> _Work required_: Copy out the rows below word for word, beginning with the line containing "catalogue / barcode: US 1152014" and continuing through the line containing "name author: Moc. & Sessé ex DC.".

[Stored entries]
====

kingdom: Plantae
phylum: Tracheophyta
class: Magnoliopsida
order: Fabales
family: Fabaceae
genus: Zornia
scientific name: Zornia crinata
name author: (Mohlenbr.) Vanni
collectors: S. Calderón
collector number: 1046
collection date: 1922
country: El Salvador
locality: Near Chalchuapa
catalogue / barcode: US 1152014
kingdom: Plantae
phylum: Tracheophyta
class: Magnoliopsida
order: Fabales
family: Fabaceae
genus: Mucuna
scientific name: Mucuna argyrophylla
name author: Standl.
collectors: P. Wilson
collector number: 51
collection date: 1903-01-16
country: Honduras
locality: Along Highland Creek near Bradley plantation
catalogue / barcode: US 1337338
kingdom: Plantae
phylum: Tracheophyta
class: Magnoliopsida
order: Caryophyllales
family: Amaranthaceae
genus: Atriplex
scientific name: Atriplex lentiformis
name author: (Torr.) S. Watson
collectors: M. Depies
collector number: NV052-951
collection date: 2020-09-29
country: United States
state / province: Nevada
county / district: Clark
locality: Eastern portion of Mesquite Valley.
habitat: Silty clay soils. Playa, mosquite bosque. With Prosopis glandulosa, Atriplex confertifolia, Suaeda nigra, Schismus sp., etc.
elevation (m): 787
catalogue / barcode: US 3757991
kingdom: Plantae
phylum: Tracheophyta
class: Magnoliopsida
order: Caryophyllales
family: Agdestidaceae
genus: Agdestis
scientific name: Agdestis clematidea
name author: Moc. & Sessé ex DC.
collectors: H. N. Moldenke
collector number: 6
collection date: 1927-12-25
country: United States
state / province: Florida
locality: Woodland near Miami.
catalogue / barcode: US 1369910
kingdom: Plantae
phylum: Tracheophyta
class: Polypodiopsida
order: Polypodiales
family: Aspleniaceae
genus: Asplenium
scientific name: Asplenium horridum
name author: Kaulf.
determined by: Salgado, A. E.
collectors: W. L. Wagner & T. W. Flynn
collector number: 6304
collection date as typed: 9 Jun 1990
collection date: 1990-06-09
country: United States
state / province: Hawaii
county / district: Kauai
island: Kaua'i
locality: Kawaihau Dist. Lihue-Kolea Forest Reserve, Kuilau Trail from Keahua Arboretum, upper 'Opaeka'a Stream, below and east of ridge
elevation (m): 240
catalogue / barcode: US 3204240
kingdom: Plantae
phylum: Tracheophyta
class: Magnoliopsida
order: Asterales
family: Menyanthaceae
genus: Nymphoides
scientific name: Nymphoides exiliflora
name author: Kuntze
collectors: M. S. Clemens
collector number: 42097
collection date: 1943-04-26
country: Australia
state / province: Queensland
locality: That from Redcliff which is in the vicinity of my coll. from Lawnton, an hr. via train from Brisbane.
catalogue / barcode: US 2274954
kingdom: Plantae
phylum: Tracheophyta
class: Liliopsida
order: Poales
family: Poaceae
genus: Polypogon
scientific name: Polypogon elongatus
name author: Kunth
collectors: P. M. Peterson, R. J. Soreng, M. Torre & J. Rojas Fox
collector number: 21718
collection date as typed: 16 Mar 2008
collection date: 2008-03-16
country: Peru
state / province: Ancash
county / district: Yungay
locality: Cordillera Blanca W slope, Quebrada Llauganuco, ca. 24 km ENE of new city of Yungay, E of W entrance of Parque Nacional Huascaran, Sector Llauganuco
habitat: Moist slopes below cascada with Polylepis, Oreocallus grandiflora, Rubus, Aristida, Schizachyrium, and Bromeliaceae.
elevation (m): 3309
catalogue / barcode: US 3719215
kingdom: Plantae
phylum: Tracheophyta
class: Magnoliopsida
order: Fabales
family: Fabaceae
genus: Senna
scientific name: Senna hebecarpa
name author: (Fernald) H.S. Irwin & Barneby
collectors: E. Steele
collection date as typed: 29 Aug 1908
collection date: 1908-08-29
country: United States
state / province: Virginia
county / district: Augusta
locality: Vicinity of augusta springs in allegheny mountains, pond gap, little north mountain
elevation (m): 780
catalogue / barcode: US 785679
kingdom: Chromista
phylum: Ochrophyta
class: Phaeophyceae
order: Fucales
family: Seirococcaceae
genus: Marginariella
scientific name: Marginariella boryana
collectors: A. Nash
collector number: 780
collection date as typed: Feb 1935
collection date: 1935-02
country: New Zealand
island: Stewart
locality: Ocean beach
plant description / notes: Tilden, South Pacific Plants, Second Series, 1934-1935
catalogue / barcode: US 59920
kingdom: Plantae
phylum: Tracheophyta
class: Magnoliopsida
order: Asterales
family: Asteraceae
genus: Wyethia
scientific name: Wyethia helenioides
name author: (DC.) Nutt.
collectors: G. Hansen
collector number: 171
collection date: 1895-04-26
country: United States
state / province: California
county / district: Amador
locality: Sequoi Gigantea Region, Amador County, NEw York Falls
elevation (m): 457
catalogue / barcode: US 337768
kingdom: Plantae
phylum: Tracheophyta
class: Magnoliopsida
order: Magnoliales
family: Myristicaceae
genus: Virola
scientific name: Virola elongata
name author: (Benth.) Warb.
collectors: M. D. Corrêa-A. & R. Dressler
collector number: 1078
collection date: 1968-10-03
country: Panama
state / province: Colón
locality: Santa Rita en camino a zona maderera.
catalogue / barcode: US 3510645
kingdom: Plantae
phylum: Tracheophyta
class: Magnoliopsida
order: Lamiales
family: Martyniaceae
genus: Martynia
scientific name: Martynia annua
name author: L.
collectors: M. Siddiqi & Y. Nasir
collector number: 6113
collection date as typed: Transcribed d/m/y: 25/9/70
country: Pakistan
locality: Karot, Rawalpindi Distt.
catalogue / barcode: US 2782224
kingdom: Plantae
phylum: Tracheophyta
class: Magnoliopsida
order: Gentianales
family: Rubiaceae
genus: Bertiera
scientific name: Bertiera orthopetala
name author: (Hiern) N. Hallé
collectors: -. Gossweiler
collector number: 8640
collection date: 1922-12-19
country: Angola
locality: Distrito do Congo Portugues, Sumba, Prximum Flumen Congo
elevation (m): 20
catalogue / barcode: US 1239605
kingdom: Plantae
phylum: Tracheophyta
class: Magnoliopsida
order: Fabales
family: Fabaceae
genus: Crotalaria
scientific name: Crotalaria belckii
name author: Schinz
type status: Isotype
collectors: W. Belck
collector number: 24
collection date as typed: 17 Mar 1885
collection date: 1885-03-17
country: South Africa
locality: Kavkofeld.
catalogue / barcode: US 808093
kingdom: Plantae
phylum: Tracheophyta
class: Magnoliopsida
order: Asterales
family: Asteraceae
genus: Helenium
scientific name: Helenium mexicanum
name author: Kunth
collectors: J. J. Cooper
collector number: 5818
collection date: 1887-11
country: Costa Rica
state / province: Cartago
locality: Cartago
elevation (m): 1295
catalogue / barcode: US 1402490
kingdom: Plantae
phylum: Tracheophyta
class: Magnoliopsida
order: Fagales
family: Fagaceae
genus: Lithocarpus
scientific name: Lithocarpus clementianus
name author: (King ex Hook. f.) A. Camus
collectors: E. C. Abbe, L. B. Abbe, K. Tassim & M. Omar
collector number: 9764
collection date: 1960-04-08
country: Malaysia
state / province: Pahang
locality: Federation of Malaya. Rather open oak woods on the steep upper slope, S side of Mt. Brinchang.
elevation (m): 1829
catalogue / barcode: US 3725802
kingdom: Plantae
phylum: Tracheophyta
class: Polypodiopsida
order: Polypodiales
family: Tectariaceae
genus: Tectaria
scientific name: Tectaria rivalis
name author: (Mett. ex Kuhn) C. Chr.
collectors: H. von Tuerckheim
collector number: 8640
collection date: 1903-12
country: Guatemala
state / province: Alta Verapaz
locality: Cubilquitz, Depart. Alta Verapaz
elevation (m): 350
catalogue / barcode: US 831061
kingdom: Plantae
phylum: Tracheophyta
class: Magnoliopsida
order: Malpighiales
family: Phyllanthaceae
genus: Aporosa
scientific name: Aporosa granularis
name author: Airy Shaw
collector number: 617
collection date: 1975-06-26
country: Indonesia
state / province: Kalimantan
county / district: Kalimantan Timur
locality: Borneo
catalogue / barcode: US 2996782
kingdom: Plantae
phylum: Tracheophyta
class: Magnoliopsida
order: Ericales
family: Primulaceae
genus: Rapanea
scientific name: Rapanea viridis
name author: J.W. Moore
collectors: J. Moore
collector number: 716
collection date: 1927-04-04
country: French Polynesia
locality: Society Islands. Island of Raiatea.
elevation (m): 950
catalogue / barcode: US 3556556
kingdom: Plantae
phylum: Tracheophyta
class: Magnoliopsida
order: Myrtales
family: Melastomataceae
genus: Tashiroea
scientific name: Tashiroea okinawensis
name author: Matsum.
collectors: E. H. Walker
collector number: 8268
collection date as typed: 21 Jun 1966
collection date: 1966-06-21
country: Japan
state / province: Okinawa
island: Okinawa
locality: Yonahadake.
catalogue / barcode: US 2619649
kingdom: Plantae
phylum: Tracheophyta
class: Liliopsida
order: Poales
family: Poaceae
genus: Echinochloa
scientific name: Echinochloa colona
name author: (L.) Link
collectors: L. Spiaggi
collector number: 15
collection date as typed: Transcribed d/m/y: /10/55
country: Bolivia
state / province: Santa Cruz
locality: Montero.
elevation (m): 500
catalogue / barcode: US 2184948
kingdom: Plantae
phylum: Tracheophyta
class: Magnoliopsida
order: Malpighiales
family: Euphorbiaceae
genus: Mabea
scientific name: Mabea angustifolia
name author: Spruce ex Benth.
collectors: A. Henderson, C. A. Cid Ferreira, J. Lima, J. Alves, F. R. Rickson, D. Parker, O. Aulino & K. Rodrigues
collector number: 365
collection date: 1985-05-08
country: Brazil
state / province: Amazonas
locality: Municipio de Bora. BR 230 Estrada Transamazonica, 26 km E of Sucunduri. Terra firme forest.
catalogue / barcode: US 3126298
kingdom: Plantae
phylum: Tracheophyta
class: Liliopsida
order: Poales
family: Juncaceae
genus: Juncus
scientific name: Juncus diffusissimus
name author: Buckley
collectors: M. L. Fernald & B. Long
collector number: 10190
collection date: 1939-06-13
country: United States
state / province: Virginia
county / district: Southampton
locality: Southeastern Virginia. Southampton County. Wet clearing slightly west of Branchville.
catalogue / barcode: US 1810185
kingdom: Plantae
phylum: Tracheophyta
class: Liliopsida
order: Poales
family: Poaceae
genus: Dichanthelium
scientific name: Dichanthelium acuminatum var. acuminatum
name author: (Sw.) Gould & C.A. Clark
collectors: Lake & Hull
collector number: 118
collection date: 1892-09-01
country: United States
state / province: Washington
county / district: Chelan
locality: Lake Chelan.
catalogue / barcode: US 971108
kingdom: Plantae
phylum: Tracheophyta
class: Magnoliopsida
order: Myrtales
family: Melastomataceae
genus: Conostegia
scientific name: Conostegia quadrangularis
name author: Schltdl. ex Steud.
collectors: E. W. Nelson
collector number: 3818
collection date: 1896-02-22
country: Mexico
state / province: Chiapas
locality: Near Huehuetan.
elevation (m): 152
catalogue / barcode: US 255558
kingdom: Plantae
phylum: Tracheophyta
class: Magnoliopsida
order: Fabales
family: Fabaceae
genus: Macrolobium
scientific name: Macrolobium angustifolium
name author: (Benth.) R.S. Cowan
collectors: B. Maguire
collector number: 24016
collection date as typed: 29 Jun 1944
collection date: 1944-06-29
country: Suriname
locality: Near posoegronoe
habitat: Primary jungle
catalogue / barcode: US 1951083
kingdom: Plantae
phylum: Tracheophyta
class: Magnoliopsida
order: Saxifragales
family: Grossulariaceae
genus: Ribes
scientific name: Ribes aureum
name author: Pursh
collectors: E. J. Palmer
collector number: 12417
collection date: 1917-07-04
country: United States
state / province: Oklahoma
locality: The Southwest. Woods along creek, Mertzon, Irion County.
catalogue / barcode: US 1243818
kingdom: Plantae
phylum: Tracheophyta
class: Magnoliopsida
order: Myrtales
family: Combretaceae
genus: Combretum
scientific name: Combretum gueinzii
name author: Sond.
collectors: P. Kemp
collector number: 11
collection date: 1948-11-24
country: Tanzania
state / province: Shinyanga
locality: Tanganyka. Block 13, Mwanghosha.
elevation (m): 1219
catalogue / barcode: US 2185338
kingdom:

====

> _Exercise solution_:
catalogue / barcode: US 1152014
kingdom: Plantae
phylum: Tracheophyta
class: Magnoliopsida
order: Fabales
family: Fabaceae
genus: Mucuna
scientific name: Mucuna argyrophylla
name author: Standl.
collectors: P. Wilson
collector number: 51
collection date: 1903-01-16
country: Honduras
locality: Along Highland Creek near Bradley plantation
catalogue / barcode: US 1337338
kingdom: Plantae
phylum: Tracheophyta
class: Magnoliopsida
order: Caryophyllales
family: Amaranthaceae
genus: Atriplex
scientific name: Atriplex lentiformis
name author: (Torr.) S. Watson
collectors: M. Depies
collector number: NV052-951
collection date: 2020-09-29
country: United States
state / province: Nevada
county / district: Clark
locality: Eastern portion of Mesquite Valley.
habitat: Silty clay soils. Playa, mosquite bosque. With Prosopis glandulosa, Atriplex confertifolia, Suaeda nigra, Schismus sp., etc.
elevation (m): 787
catalogue / barcode: US 3757991
kingdom: Plantae
phylum: Tracheophyta
class: Magnoliopsida
order: Caryophyllales
family: Agdestidaceae
genus: Agdestis
scientific name: Agdestis clematidea
name author: Moc. & Sessé ex DC.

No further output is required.